Step 1: Finding Points on the Curve
We need to find all points $(x,y)$ such that $y^2 \equiv x^3 + 2x + 2 \pmod{17}$.

For $x = 5$: $y^2 \equiv 5^3 + 2(5) + 2 \equiv 125 + 10 + 2 \equiv 137 \equiv 1 \pmod{17}$
Since $1^2 = 1$ and $16^2 = 256 \equiv 1 \pmod{17}$, we get points $(5, 1)$ and $(5, 16)$.

Step 2: Point Addition Example
Let's add points $P = (5, 1)$ and $Q = (6, 3)$:

First, calculate the slope: $$\lambda = \frac{y_2 - y_1}{x_2 - x_1} = \frac{3 - 1}{6 - 5} = \frac{2}{1} = 2$$
Then calculate the new coordinates: $$x_3 = \lambda^2 - x_1 - x_2 = 2^2 - 5 - 6 = 4 - 11 = -7 \equiv 10 \pmod{17}$$ $$y_3 = \lambda(x_1 - x_3) - y_1 = 2(5 - 10) - 1 = 2(-5) - 1 = -11 \equiv 6 \pmod{17}$$
So $P + Q = (10, 6)$.

Step 3: Scalar Multiplication
Let's compute $2P = P + P$ where $P = (5, 1)$:

For point doubling, the slope is: $$\lambda = \frac{3x_1^2 + a}{2y_1} = \frac{3(5^2) + 2}{2(1)} = \frac{75 + 2}{2} = \frac{77}{2}$$
Since $77 \equiv 9 \pmod{17}$ and $2^{-1} \equiv 9 \pmod{17}$ (because $2 \times 9 = 18 \equiv 1 \pmod{17}$): $$\lambda = 9 \times 9 = 81 \equiv 13 \pmod{17}$$
Then: $$x_3 = 13^2 - 2(5) = 169 - 10 = 159 \equiv 6 \pmod{17}$$ $$y_3 = 13(5 - 6) - 1 = 13(-1) - 1 = -14 \equiv 3 \pmod{17}$$
So $2P = (6, 3)$.

The secp256k1 Curve Parameters
The secp256k1 curve is defined by $y^2 = x^3 + 7$ over the prime field $\mathbb{F}_p$ where:
$p = 2^{256} - 2^{32} - 2^9 - 2^8 - 2^7 - 2^6 - 2^4 - 1$
(This is approximately $1.16 \times 10^{77}$, a 256-bit prime)

The base point G has coordinates:
$G_x = $ 0x79BE667EF9DCBBAC55A06295CE870B07029BFCDB2DCE28D959F2815B16F81798
$G_y = $ 0x483ADA7726A3C4655DA4FBFC0E1108A8FD17B448A68554199C47D08FFB10D4B8

ECDH Key Exchange Protocol
Alice's Actions:
1. Alice generates a random private key: $d_A = $ (256-bit random integer)
2. Alice computes her public key: $Q_A = d_A \cdot G$
3. Alice sends $Q_A$ to Bob

Bob's Actions:
1. Bob generates a random private key: $d_B = $ (256-bit random integer)
2. Bob computes his public key: $Q_B = d_B \cdot G$
3. Bob sends $Q_B$ to Alice

Shared Secret Computation
Alice computes: $S_A = d_A \cdot Q_B = d_A \cdot (d_B \cdot G) = d_A d_B \cdot G$
Bob computes: $S_B = d_B \cdot Q_A = d_B \cdot (d_A \cdot G) = d_B d_A \cdot G$

Since $d_A d_B = d_B d_A$, both parties arrive at the same shared secret point $S$.

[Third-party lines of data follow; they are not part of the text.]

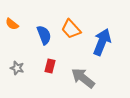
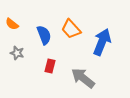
gray star: moved 15 px up
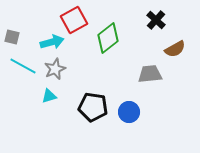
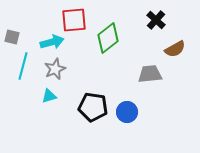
red square: rotated 24 degrees clockwise
cyan line: rotated 76 degrees clockwise
blue circle: moved 2 px left
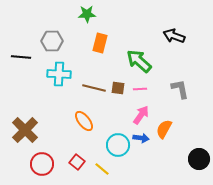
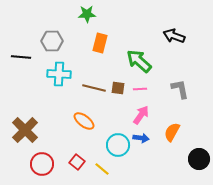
orange ellipse: rotated 15 degrees counterclockwise
orange semicircle: moved 8 px right, 3 px down
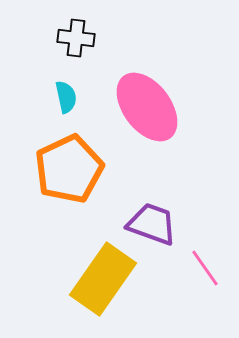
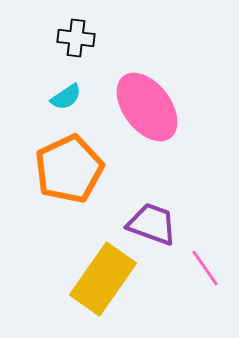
cyan semicircle: rotated 68 degrees clockwise
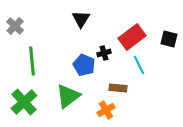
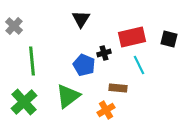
gray cross: moved 1 px left
red rectangle: rotated 24 degrees clockwise
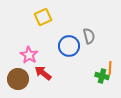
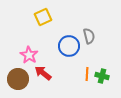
orange line: moved 23 px left, 6 px down
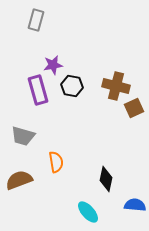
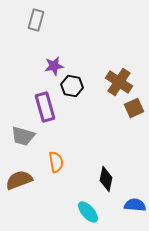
purple star: moved 1 px right, 1 px down
brown cross: moved 3 px right, 4 px up; rotated 20 degrees clockwise
purple rectangle: moved 7 px right, 17 px down
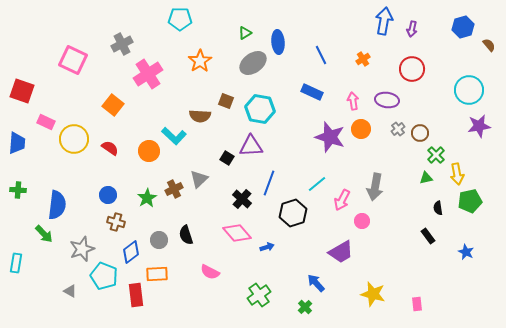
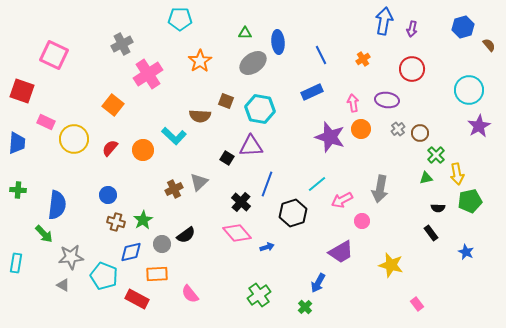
green triangle at (245, 33): rotated 32 degrees clockwise
pink square at (73, 60): moved 19 px left, 5 px up
blue rectangle at (312, 92): rotated 50 degrees counterclockwise
pink arrow at (353, 101): moved 2 px down
purple star at (479, 126): rotated 20 degrees counterclockwise
red semicircle at (110, 148): rotated 84 degrees counterclockwise
orange circle at (149, 151): moved 6 px left, 1 px up
gray triangle at (199, 179): moved 3 px down
blue line at (269, 183): moved 2 px left, 1 px down
gray arrow at (375, 187): moved 5 px right, 2 px down
green star at (147, 198): moved 4 px left, 22 px down
black cross at (242, 199): moved 1 px left, 3 px down
pink arrow at (342, 200): rotated 35 degrees clockwise
black semicircle at (438, 208): rotated 80 degrees counterclockwise
black semicircle at (186, 235): rotated 108 degrees counterclockwise
black rectangle at (428, 236): moved 3 px right, 3 px up
gray circle at (159, 240): moved 3 px right, 4 px down
gray star at (82, 249): moved 11 px left, 8 px down; rotated 15 degrees clockwise
blue diamond at (131, 252): rotated 25 degrees clockwise
pink semicircle at (210, 272): moved 20 px left, 22 px down; rotated 24 degrees clockwise
blue arrow at (316, 283): moved 2 px right; rotated 108 degrees counterclockwise
gray triangle at (70, 291): moved 7 px left, 6 px up
yellow star at (373, 294): moved 18 px right, 29 px up
red rectangle at (136, 295): moved 1 px right, 4 px down; rotated 55 degrees counterclockwise
pink rectangle at (417, 304): rotated 32 degrees counterclockwise
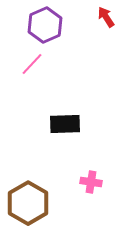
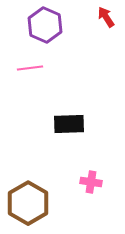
purple hexagon: rotated 12 degrees counterclockwise
pink line: moved 2 px left, 4 px down; rotated 40 degrees clockwise
black rectangle: moved 4 px right
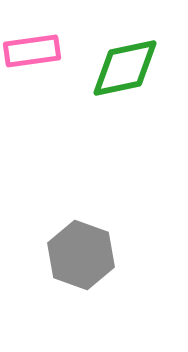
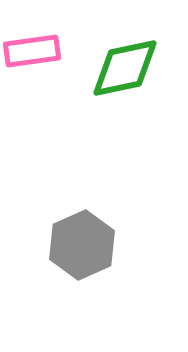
gray hexagon: moved 1 px right, 10 px up; rotated 16 degrees clockwise
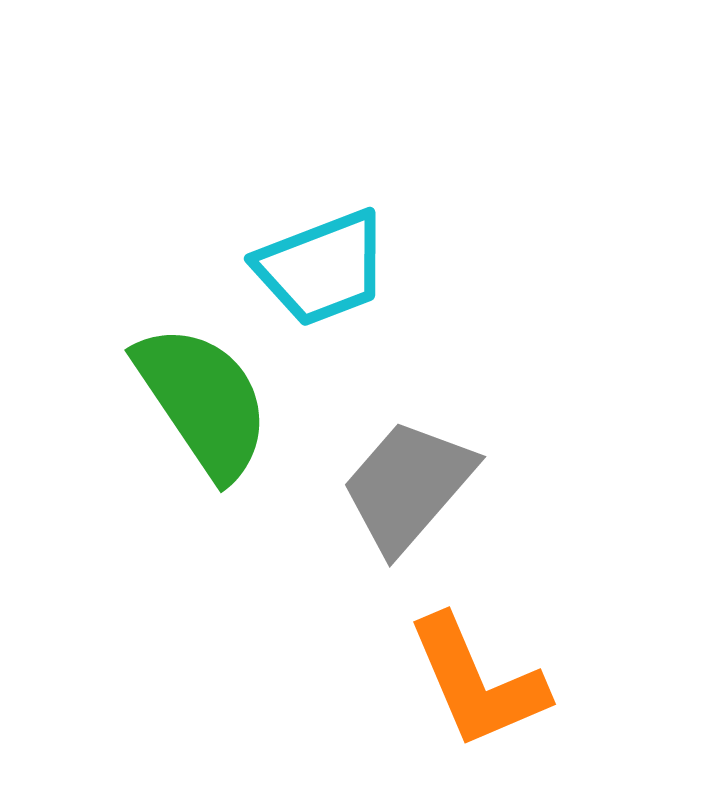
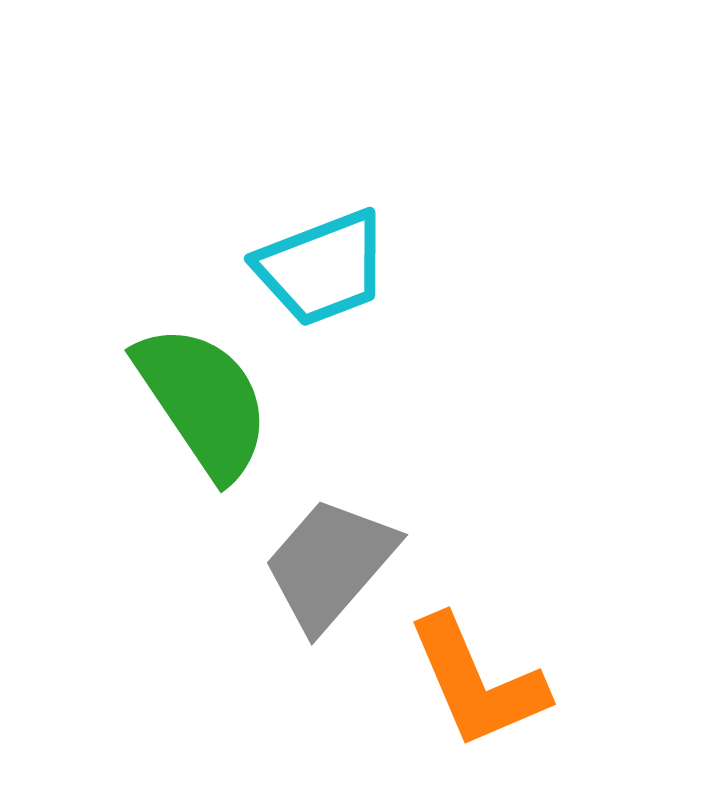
gray trapezoid: moved 78 px left, 78 px down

Example with Smaller Numbers (for illustration)
Let's say Alice chooses $d_A = $ 123456 and Bob chooses $d_B = $ 654321.

Alice computes: $Q_A = 123456 \cdot G$ (this would be a specific point on the curve)
Bob computes: $Q_B = 654321 \cdot G$ (another specific point on the curve)

For the shared secret:
Alice: $S = 123456 \cdot Q_B = 123456 \cdot 654321 \cdot G$
Bob: $S = 654321 \cdot Q_A = 654321 \cdot 123456 \cdot G$

Both get the same point $S = 80779853376 \cdot G$.

Security Analysis
An eavesdropper (Eve) sees the public keys $Q_A$ and $Q_B$, but to compute the shared secret, she would need to solve the ECDLP to find either $d_A$ or $d_B$. With the 256-bit secp256k1 curve, this would require approximately $2^{128}$ operations, which is computationally infeasible with current technology.

ECDSA Key Generation
1. Choose a cryptographically secure elliptic curve (e.g., secp256k1)
2. Generate a random private key: $d$ (256-bit integer)
3. Compute public key: $Q = d \cdot G$ where G is the base point

ECDSA Signature Generation
To sign a message M:

1. Compute message hash: $h = \text{SHA-256}(M)$
2. Generate a random nonce: $k$ (this must be unique for each signature!)
3. Compute point: $(x_1, y_1) = k \cdot G$
4. Compute $r = x_1 \bmod n$ (where n is the order of G)
5. Compute $s = k^{-1}(h + rd) \bmod n$
6. The signature is the pair $(r, s)$

ECDSA Signature Verification
To verify signature $(r, s)$ on message M with public key Q:

1. Compute message hash: $h = \text{SHA-256}(M)$
2. Compute $w = s^{-1} \bmod n$
3. Compute $u_1 = hw \bmod n$ and $u_2 = rw \bmod n$
4. Compute point: $(x_1, y_1) = u_1 \cdot G + u_2 \cdot Q$
5. Verify that $r = x_1 \bmod n$

Why This Works
The verification works because:
$u_1 \cdot G + u_2 \cdot Q = (hw) \cdot G + (rw) \cdot (d \cdot G)$
$= w(h + rd) \cdot G = w \cdot s \cdot k \cdot G = k \cdot G$
(since $s = k^{-1}(h + rd)$, so $w \cdot s = k$)

Security Note
The random nonce $k$ must be unique for each signature and kept secret. Reusing $k$ or generating it predictably can lead to private key recovery, as famously happened with early PlayStation 3 signing keys and some Bitcoin implementations.